WHY ENGLISH IS SO HARD TO LEARN ??? 

slightly long, but makes for good reading.... take your time and read
it!! 

1. The bandage was wound around the wound. 

2. The farm was used to produce produce. 

3. The dump was so full that it had to refuse more refuse. 

4. We must polish the Polish furniture. 

5. He could lead if he would get the lead out. 

6. The soldier decided to desert his dessert in the desert. 

7. Since there is no time like the present, he thought it was time to
present the present. 

8. A bass was painted on the head of the bass drum. 

9. When shot at, the dove dove into the bushes. 

10. I did not object to the object. 

11. The insurance was invalid for the invalid. 

12. There was a row among the oarsmen about how to row. 

13. They were too close to the door to close it. 

14. The buck does funny things when the does are present. 

15. A seamstress and a sewer fell into the sewer. 

16. To help with planting, the farmer taught his sow to sow. 

17. The wind was too strong to wind the sail. 

18. After a number of injections my jaw got number. 

19. Upon seeing the tear in the painting, I shed a tear. 

20. I had to subject the subject to a series of tests. 

21. How can I intimate this to my most intimate friend? 

Let's face it - English is a crazy language. There is no egg in eggplant
nor ham in hamburger, neither apple nor pine in pineapple. English 
muffins weren't invented in England or French fries in France. 
Sweetmeats are candies while sweetbreads, which aren't sweet, are meat. 

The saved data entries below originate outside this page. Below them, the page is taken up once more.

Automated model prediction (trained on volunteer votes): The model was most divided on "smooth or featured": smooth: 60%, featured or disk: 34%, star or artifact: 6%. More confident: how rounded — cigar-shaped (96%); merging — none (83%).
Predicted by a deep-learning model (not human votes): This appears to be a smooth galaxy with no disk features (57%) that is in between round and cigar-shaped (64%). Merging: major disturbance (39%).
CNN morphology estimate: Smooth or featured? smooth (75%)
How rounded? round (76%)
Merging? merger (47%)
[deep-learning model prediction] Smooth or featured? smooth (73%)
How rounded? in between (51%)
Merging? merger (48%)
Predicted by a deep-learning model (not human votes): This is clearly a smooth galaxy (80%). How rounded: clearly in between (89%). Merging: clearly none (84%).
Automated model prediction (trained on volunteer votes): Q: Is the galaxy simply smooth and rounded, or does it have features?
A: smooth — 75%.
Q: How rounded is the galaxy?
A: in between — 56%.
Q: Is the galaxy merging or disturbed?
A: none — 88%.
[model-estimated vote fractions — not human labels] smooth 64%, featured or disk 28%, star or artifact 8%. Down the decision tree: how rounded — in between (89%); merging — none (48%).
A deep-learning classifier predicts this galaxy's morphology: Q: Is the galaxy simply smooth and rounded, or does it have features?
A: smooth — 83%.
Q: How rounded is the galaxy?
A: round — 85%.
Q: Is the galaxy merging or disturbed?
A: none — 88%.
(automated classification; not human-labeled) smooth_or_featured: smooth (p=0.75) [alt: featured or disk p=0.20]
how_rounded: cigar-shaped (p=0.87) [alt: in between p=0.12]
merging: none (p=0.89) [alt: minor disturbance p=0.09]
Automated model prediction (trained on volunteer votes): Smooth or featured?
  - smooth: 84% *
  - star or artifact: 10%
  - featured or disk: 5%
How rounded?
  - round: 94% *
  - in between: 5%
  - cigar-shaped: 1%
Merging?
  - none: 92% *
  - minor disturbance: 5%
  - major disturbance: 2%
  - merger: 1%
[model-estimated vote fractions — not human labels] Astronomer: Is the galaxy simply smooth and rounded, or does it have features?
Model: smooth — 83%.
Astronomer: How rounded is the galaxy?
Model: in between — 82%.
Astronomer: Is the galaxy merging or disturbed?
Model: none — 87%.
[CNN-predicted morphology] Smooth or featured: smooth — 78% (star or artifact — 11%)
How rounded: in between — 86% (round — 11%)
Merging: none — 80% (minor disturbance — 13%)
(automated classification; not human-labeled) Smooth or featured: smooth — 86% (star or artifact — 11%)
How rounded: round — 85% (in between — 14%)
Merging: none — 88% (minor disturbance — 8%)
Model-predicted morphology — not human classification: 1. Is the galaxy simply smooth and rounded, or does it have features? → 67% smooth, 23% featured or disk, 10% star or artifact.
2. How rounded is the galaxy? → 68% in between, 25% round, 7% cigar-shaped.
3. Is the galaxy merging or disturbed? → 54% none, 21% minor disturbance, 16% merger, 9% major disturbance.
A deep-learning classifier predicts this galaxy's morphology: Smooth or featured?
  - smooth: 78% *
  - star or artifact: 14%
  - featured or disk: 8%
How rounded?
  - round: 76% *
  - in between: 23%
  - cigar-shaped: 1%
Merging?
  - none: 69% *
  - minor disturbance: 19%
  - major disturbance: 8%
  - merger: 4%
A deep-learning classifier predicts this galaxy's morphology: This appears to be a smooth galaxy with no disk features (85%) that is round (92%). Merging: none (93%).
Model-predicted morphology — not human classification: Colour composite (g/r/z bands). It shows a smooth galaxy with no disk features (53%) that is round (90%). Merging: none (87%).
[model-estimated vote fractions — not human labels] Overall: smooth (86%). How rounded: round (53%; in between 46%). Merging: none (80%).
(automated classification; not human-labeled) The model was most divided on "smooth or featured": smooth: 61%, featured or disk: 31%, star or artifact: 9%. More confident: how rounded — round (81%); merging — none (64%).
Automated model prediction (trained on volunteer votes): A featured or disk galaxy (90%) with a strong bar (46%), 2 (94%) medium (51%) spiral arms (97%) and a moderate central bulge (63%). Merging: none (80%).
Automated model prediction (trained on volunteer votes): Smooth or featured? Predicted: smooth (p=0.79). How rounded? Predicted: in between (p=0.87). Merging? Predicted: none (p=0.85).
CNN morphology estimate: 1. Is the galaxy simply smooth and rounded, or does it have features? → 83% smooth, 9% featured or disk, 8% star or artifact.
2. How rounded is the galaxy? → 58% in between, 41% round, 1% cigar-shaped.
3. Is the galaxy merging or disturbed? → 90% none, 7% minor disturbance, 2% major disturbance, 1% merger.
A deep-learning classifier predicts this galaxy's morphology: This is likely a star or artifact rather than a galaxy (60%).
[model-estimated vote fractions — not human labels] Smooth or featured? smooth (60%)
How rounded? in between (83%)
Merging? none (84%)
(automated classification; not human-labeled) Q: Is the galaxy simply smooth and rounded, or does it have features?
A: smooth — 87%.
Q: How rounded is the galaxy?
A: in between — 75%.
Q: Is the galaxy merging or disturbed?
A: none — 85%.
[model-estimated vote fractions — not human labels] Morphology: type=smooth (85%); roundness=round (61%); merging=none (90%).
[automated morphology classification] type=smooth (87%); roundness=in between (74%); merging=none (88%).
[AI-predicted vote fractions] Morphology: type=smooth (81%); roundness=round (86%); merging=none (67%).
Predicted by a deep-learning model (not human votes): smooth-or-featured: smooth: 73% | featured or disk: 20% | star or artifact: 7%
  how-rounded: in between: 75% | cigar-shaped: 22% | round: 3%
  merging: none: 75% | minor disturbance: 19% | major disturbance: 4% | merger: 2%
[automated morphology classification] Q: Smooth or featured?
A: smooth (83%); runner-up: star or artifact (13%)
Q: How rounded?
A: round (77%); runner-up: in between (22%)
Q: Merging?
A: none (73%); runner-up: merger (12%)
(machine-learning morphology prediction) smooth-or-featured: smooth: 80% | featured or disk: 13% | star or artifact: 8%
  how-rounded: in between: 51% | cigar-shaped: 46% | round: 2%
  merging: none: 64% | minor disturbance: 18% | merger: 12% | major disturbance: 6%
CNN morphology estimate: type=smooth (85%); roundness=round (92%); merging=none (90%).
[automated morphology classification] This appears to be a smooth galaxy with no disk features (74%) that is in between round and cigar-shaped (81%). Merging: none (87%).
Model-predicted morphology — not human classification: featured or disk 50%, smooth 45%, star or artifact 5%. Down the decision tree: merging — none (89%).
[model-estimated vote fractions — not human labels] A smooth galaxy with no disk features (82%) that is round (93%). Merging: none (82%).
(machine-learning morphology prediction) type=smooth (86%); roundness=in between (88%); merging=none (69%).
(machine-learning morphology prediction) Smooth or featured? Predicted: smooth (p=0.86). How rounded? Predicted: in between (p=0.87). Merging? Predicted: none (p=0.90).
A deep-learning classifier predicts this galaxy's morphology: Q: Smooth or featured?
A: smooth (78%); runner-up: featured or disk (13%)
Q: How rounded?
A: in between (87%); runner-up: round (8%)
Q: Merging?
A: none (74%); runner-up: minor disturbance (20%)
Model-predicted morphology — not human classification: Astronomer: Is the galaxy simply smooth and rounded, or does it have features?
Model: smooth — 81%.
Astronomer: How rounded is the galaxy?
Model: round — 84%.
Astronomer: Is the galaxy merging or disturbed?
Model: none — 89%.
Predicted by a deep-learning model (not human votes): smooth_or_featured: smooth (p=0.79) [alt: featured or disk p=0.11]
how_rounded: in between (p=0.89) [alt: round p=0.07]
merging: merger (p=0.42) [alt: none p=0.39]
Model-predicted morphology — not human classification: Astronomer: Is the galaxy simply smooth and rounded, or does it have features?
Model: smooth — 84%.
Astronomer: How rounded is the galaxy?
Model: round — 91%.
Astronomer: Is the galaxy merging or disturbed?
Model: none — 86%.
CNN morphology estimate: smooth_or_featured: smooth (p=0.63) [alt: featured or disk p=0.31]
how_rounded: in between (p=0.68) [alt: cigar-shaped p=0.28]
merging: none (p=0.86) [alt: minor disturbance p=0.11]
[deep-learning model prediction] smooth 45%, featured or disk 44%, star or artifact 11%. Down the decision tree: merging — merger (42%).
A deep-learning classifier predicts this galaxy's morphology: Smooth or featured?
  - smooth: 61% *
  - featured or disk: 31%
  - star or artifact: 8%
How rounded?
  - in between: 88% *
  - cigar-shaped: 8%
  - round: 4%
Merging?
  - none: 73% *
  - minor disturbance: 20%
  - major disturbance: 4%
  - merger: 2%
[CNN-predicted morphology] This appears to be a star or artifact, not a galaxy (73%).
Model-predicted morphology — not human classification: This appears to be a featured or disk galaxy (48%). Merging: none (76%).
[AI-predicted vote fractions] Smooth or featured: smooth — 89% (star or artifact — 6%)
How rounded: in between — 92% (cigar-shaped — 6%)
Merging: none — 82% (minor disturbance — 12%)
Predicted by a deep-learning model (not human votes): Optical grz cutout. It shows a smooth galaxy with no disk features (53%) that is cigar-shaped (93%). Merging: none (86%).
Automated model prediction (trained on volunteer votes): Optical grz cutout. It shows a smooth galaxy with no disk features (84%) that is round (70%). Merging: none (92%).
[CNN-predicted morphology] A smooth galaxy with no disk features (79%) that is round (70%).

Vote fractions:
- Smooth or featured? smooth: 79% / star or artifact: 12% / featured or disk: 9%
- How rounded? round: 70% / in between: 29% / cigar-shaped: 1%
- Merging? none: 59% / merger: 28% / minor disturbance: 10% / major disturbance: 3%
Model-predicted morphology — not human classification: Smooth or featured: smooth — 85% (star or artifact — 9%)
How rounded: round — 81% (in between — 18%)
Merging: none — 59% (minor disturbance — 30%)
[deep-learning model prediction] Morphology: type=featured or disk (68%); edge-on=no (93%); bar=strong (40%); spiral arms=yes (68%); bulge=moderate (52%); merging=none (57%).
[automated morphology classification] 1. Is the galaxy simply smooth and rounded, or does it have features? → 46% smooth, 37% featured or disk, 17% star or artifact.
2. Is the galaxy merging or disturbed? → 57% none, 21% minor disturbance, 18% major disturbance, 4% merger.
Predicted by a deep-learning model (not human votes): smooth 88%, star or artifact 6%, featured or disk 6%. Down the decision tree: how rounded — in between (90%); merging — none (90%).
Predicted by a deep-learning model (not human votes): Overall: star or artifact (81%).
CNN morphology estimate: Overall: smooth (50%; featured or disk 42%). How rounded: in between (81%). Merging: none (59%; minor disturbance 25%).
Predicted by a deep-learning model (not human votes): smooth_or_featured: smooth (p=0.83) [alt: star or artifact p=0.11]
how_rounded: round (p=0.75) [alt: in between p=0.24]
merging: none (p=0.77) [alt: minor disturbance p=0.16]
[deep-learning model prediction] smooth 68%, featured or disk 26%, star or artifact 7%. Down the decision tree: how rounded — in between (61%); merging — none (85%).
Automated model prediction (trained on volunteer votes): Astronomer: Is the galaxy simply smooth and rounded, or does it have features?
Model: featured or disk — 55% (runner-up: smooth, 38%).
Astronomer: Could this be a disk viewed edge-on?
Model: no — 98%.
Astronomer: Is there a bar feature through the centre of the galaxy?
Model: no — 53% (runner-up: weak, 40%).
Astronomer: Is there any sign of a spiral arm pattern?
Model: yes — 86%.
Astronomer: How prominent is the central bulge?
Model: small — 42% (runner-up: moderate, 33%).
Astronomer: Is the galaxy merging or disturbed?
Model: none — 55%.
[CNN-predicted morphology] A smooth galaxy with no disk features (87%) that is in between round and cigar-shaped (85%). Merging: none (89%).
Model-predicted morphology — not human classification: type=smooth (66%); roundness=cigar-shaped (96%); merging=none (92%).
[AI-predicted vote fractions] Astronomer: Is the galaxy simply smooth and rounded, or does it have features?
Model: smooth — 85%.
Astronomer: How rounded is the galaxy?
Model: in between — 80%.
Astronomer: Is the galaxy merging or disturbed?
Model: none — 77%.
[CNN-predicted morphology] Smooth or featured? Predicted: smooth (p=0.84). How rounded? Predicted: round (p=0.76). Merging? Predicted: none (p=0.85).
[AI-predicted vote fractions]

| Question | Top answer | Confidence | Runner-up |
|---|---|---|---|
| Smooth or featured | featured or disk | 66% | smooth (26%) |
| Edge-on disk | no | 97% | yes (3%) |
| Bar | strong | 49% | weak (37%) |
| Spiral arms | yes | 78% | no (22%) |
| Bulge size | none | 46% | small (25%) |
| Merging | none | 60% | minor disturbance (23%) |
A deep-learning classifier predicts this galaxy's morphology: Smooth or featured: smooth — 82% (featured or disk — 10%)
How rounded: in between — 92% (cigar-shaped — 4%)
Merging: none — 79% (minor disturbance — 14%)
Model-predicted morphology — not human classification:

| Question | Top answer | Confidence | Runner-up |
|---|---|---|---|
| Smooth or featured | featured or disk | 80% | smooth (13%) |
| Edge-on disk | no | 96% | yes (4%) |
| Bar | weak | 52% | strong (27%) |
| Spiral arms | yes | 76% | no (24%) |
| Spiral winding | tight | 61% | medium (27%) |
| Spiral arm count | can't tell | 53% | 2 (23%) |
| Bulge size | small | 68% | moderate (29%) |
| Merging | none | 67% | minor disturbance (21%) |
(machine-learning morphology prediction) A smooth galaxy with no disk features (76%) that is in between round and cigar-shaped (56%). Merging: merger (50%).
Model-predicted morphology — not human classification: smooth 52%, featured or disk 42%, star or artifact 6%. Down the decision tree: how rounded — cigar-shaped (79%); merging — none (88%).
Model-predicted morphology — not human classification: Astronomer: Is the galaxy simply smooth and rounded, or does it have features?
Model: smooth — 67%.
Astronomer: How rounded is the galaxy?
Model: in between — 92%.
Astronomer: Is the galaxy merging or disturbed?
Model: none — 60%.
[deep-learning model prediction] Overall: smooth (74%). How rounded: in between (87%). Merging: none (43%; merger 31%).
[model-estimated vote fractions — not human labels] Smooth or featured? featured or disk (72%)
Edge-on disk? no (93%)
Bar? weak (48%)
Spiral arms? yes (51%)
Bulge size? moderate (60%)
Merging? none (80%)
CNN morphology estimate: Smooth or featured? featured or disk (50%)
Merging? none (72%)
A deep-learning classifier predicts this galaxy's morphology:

We take English for granted. But if we explore its paradoxes, we find
that quicksand can work slowly, boxing rings are square and a guinea 
pig is neither from Guinea nor is it a pig. And why is it that writers 
write but fingers don't fing, grocers don't groce and hammers don't 
ham? 

If the plural of tooth is teeth, why isn't the plural of booth beeth?
One goose, two geese. So one moose, two meese? One index, two indices? 
Doesn't it seem crazy that you can make amends but not one amend? If 
you have a bunch of odds and ends and get rid of all but one of them, 
what do you call it? If teachers taught, why didn't preachers praught? 
If a vegetarian eats vegetables, what does a humanitarian eat? 
Sometimes I think all English speakers should be committed to an  
asylum for the verbally insane. In what language do people recite a 
play and play at a recital? Ship by truck and send cargo by ship? Have 
noses that run and feet that smell? How can a slim chance and a fat 
chance be the same, while a wise man and a wise guy are opposites? You 
have to marvel at the unique lunacy of a language in which your house 
can burn up as it burns down, in which you fill in a form by filling it 
out and in which an alarm goes off by going on. English was invented by 
people and not computers and it reflects the creativity of the human 
race, which, of course, is not a race at all. That is why, when the 
stars are out, they are visible, but when the lights are out, they are 
invisible.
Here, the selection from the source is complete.